__ARTICLE__:

+-------+

Two Conventions; One Solution #canpoli #cndpoli #cdnpoli

Naomi Klein on Cooperation

The Federal Liberals and NDP had conventions this weekend and the respective leaders of each party were in the spotlight – Thomas Mulcair as Leader of the government-in-waiting and Justin Trudeau for being elected the Liberal’s new leader in a landslide.

And for all the attention on those two leaders, one of the main things I hope people take away is that there are a *lot* of Canadians who want to see some form of cooperation between the more progressive parties to ensure Stephen Harper and his Conservatives are defeated once and for all in the next election.

In the recent NDP Leadership race, this view was represented by Nathan Cullen who came in third out of seven candidates and captured a quarter of the vote.  In the Liberal Leadership race, although a blowout by Trudeau, it’s still notable that the second place finisher was Joyce Murray who also favoured cooperation.  She came in second out of six candidates and captured ten per cent of the points allocated via the preferential system the Liberals used.

There are a lot of reasons pro and con about cooperation so I’m not going to recap them here (there are also a lot of variations of how cooperation would work which would need to be hammered out that I will touch on below.)

+-------+

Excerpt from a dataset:
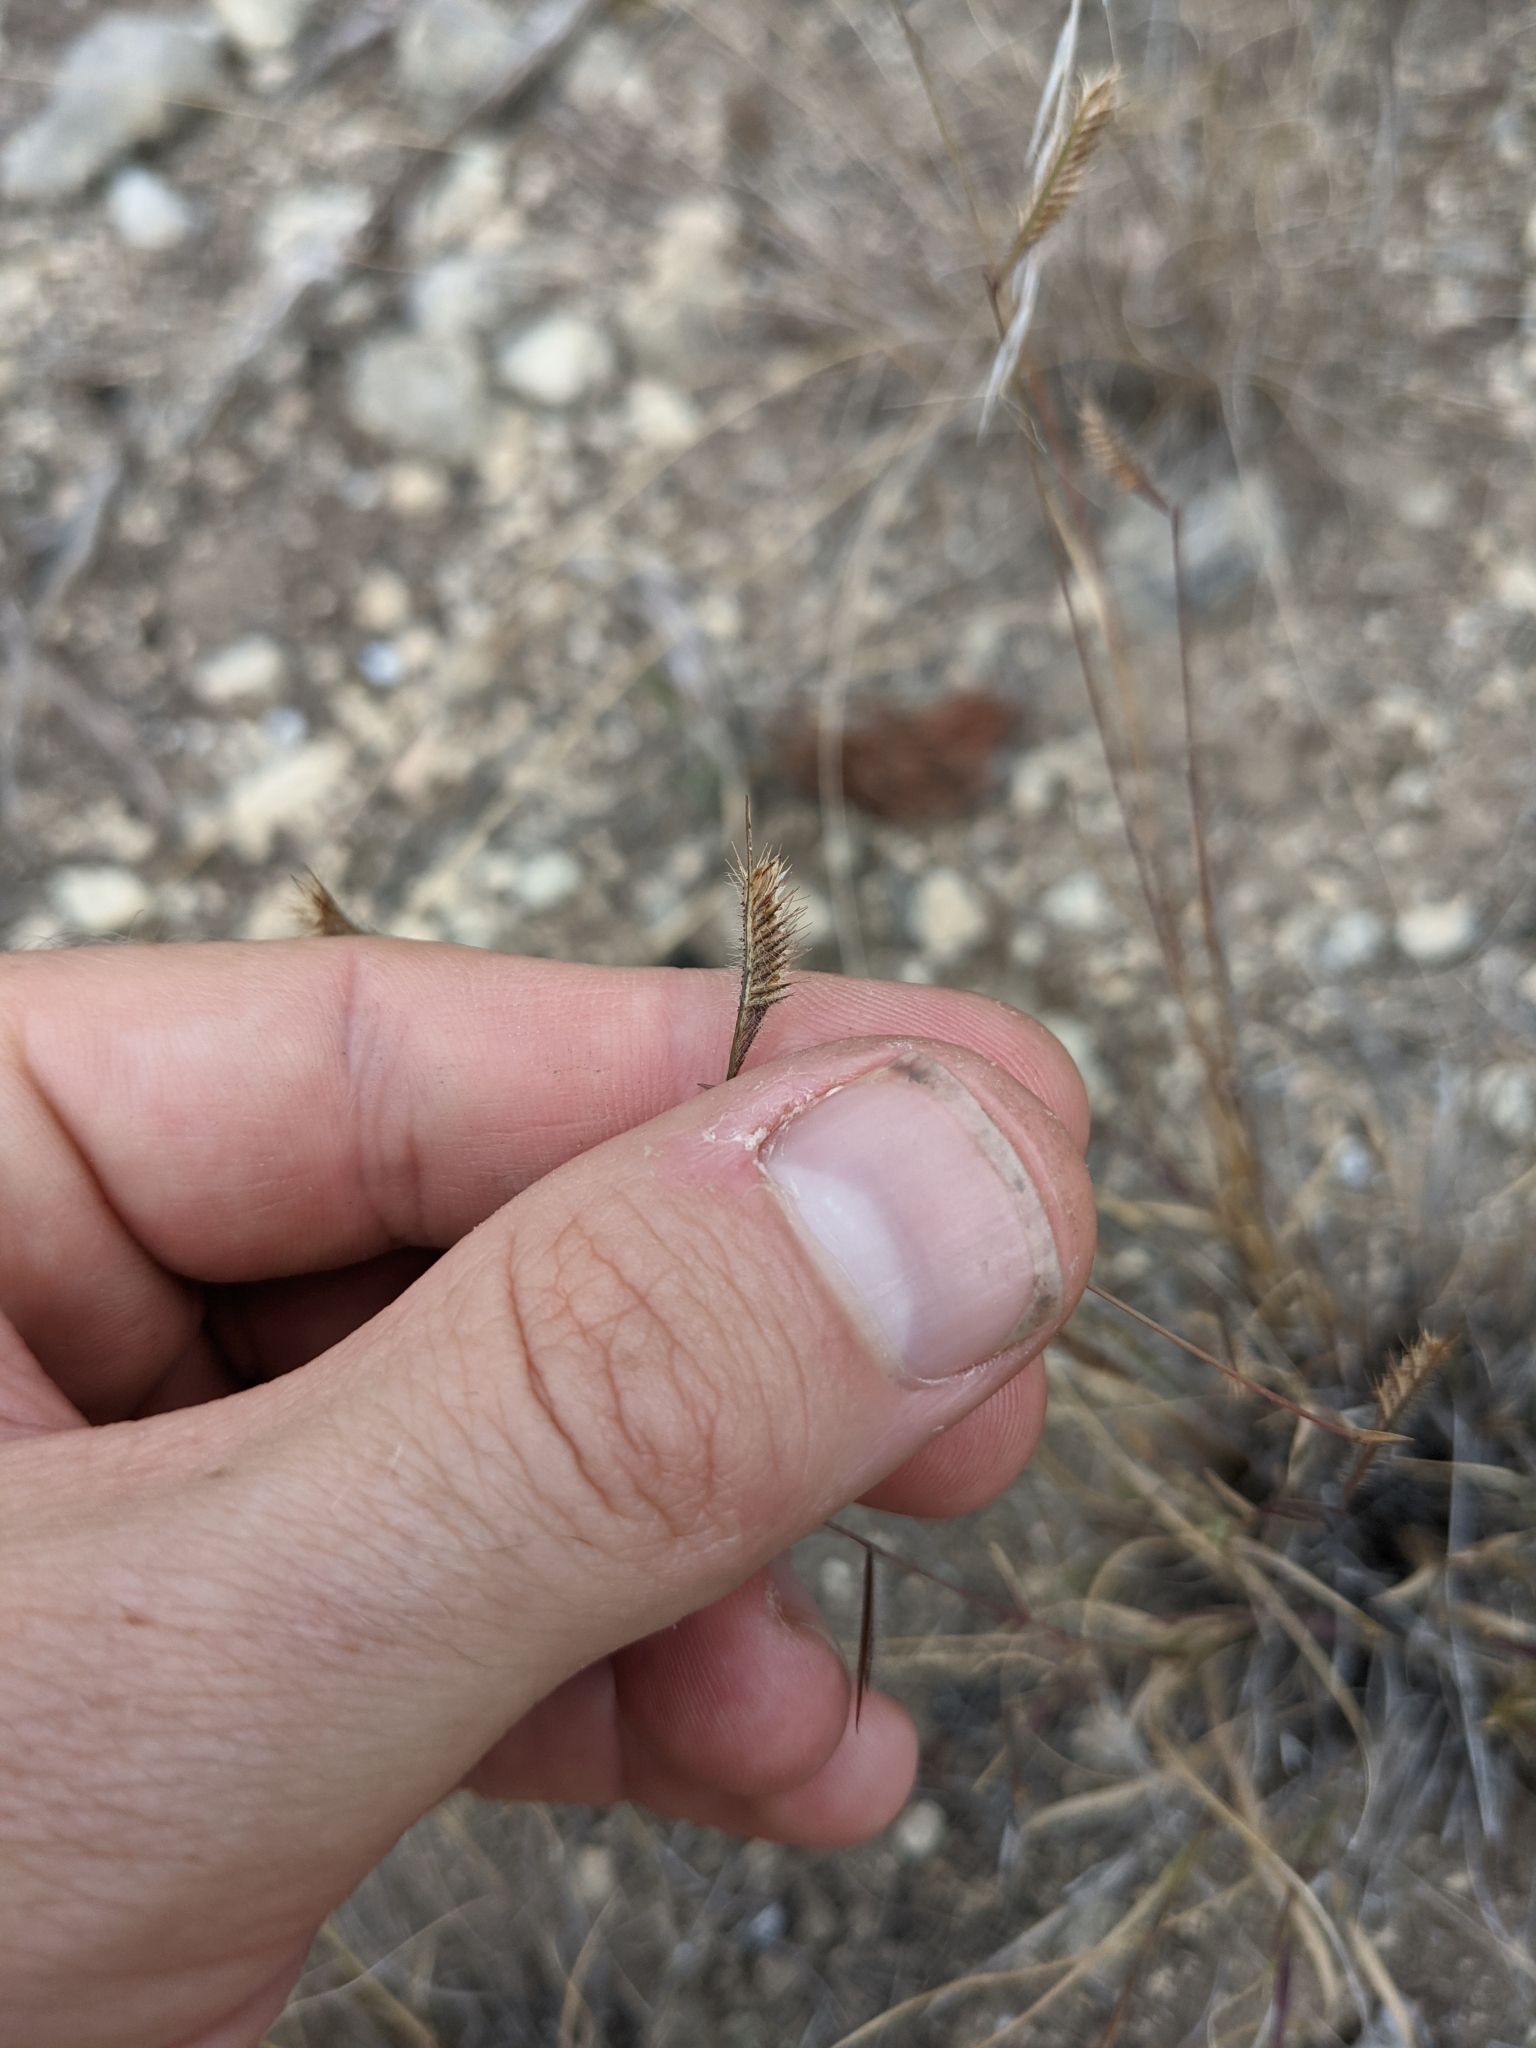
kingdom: Plantae
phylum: Tracheophyta
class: Liliopsida
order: Poales
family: Poaceae
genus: Bouteloua
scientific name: Bouteloua hirsuta
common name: Hairy grama
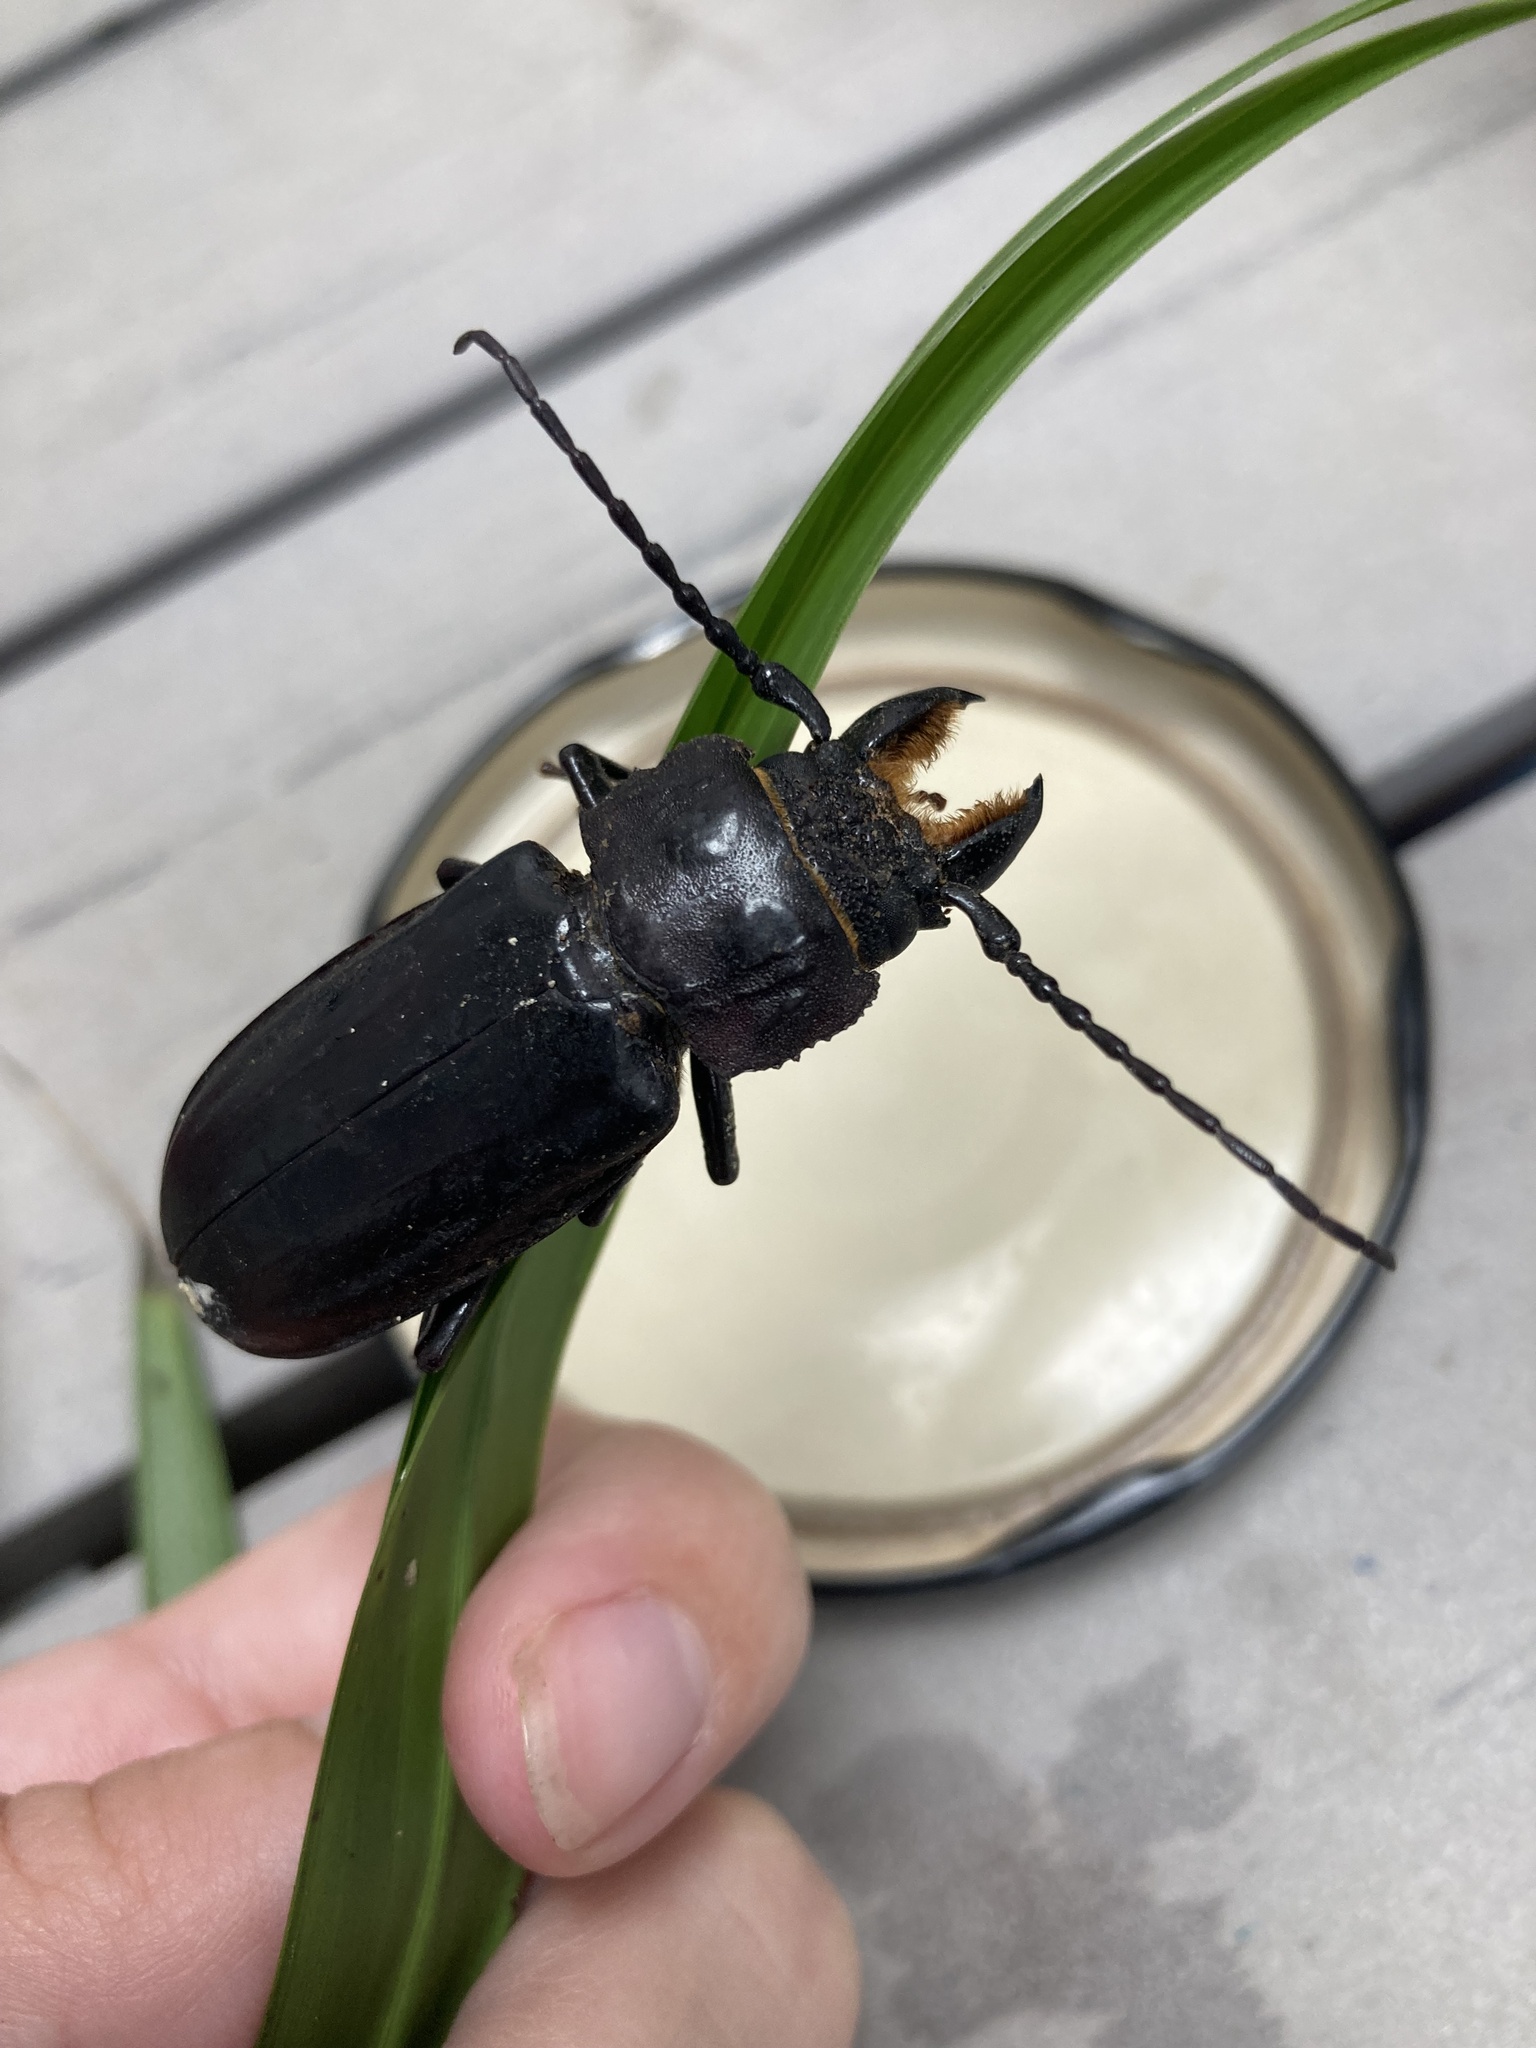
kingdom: Animalia
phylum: Arthropoda
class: Insecta
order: Coleoptera
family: Cerambycidae
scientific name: Cerambycidae
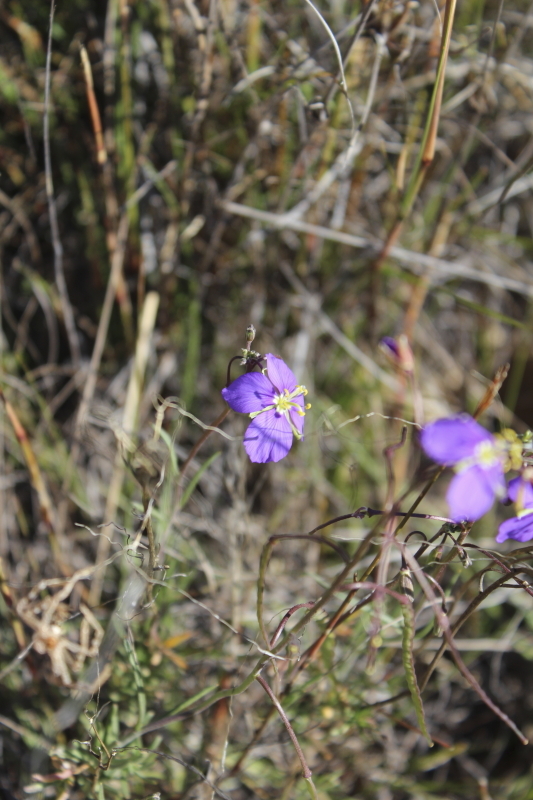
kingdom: Plantae
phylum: Tracheophyta
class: Magnoliopsida
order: Brassicales
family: Brassicaceae
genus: Heliophila
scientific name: Heliophila suavissima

+-------+

__CHALLENGES__:
a – Answer these questions from the post on the two conventions:
(i) Who was elected the new Liberal leader, and by what kind of margin?
(ii) Where did Nathan Cullen finish in the NDP leadership race, and what share of the vote did he get?
(iii) What share of the points did Joyce Murray capture in the Liberal leadership race?
b – Rewrite the paragraph of the post on the two conventions that begins "In the recent NDP Leadership race" as a short list, keeping its main facts.

__ANSWER LIST__:
a –
(i) Justin Trudeau, in a landslide.
(ii) Third out of seven candidates, with a quarter of the vote.
(iii) Ten per cent of the points allocated through the Liberals' preferential system.

b –
- NDP leadership race: Nathan Cullen, who favored cooperation, came third of seven candidates with a quarter of the vote.
- Liberal leadership race: Trudeau won by a wide margin, but the runner-up, Joyce Murray, also favored cooperation.
- Murray came second of six candidates with ten per cent of the points under the Liberals' preferential system.